Ionic as an application, certainly and the server has data exchange, decentralized processing API is too cumbersome, so the general use of interceptors to focus on processing.
Mainly by the following aspects of the application:
- Server Address Injection
- Error Handling
- Token injection
- Log Processing
- Skip to login page when no token
- ...
There are four ways of
Request:function (config) requesterror:function (config) response:function (response) Responseerror:function ( Response
Basically look at the method name to know its meaning.

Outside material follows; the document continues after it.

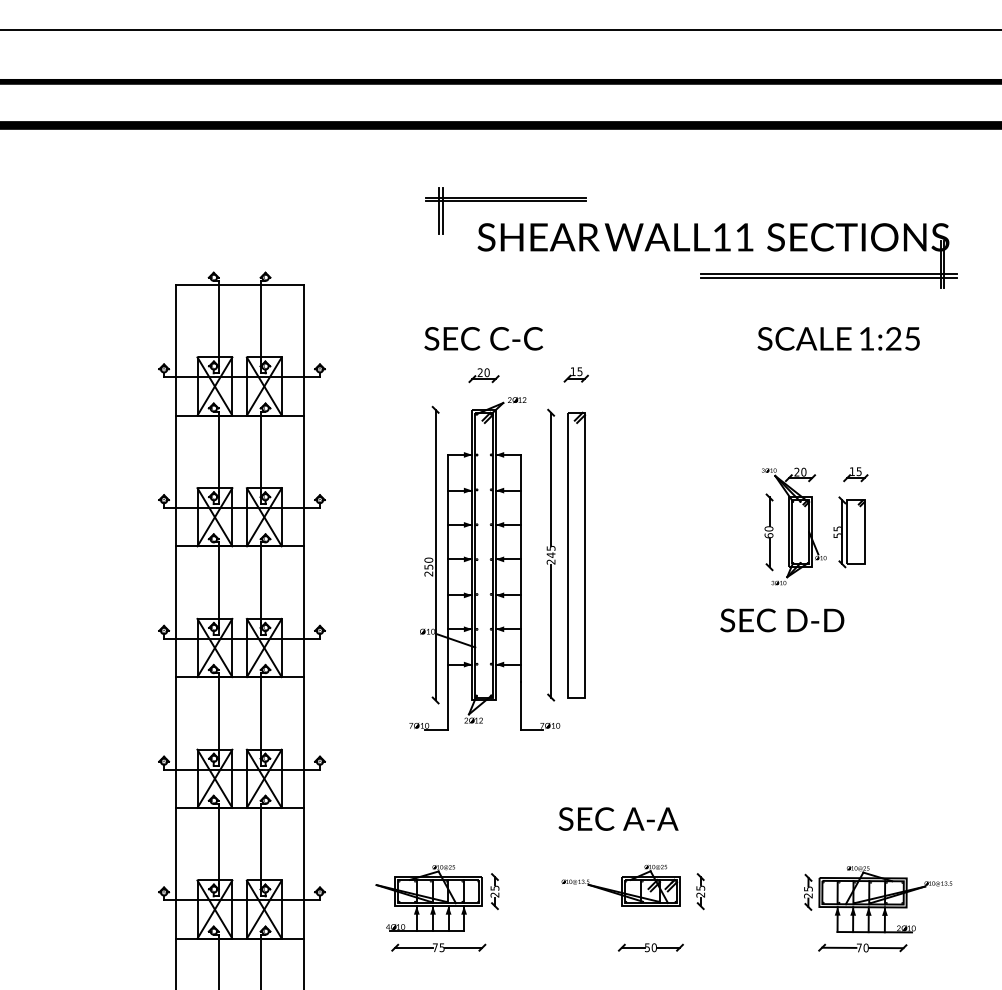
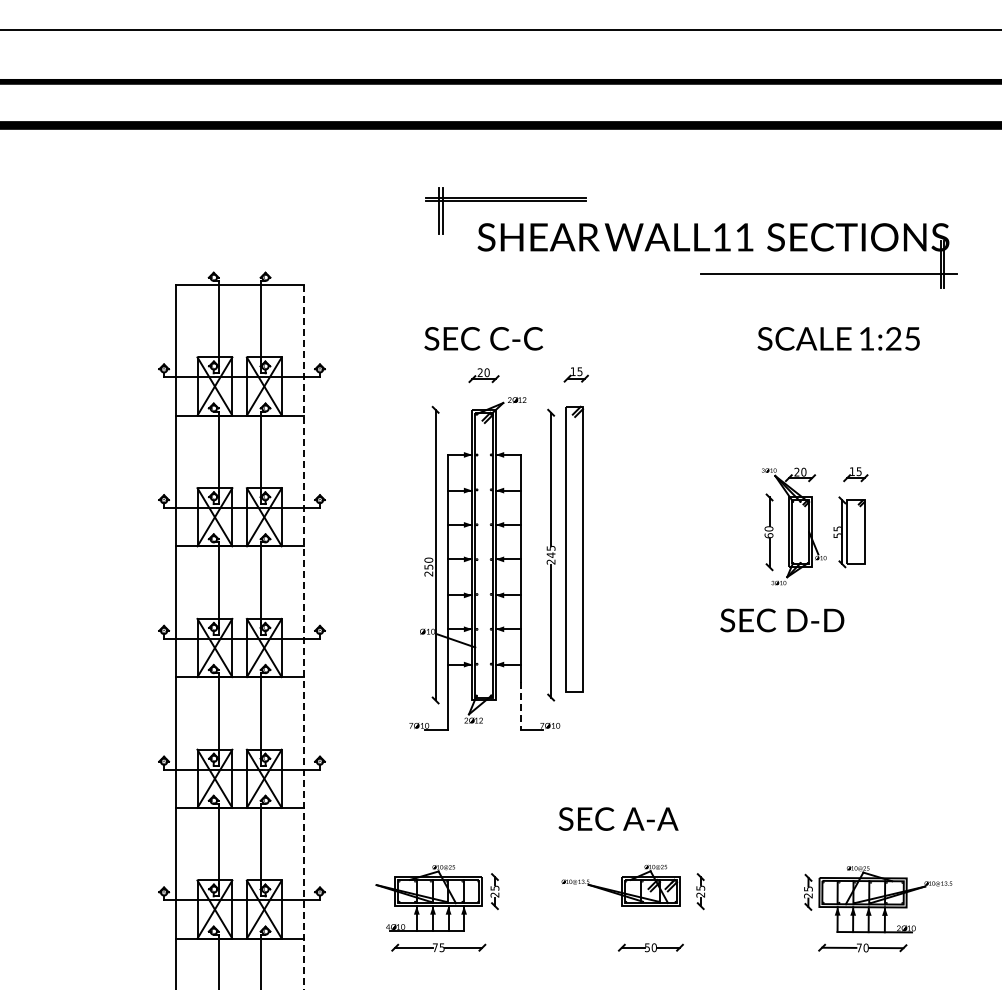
line at (828, 277): present -> none
part at (576, 554) position: (576, 554) -> (574, 548)
line at (303, 637): solid -> dashed
line at (520, 706): solid -> dashed
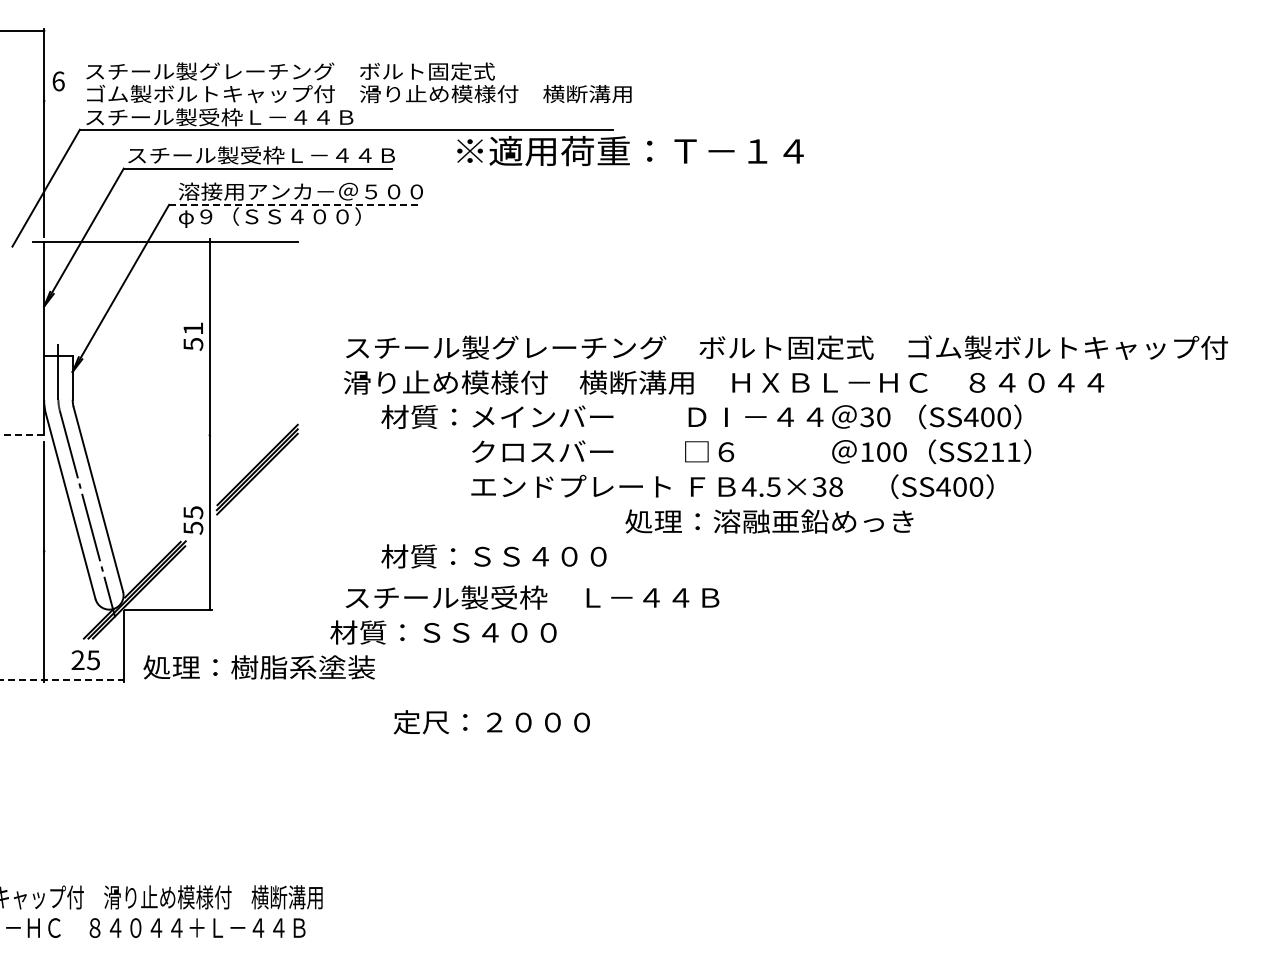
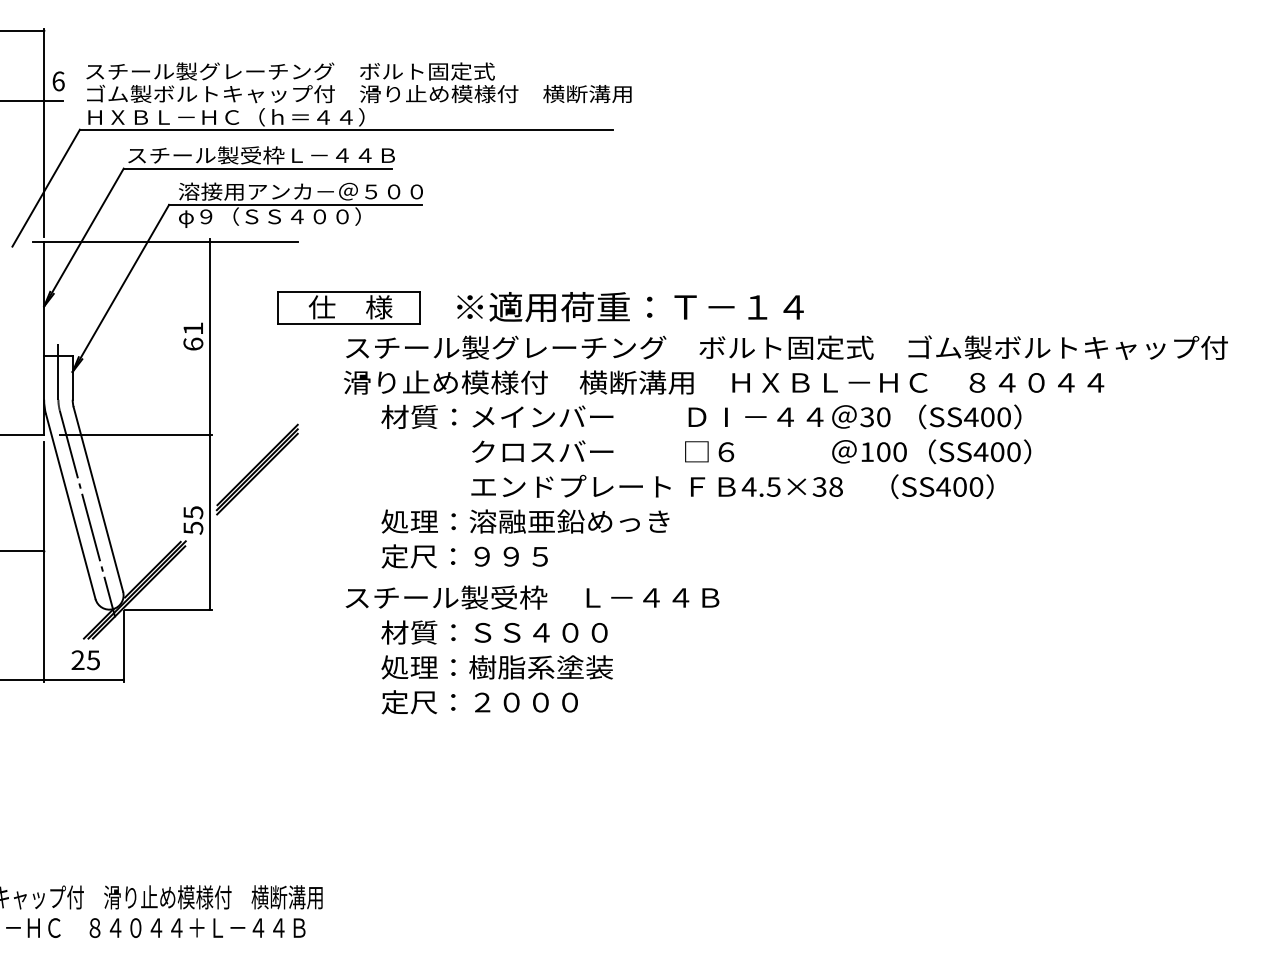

For specific usage and wording, please refer to: http://my.oschina.net/ilivebox/blog/290881?p=1
1, server injection, token injection:
Request:function (config) { if (config.params) config.params[' x-session-token '] = Cacheservice.token (); Remote service, unified Add server address var uri = Config.url; if (Config.method = = "JSONP") { Config.url = fgethost () + URI; Config.uri = URI; } return config;}
2. Token timeout:
Response:function (response) { if (Response.config.method = = "JSONP") { if (!fiswhiteuri ( Response.config.uri) { var login = response.data[' X-session-login ']; Force the user to log on if (!login) { $location. Path ('/user/login '); Return $q. Reject (response); }} return response;}
Description: 1, each time the incomingX-session-token parameters for back-end validation;
2. Back in the background
X-session-login:false
Indicates that token expires and needs to be logged back in.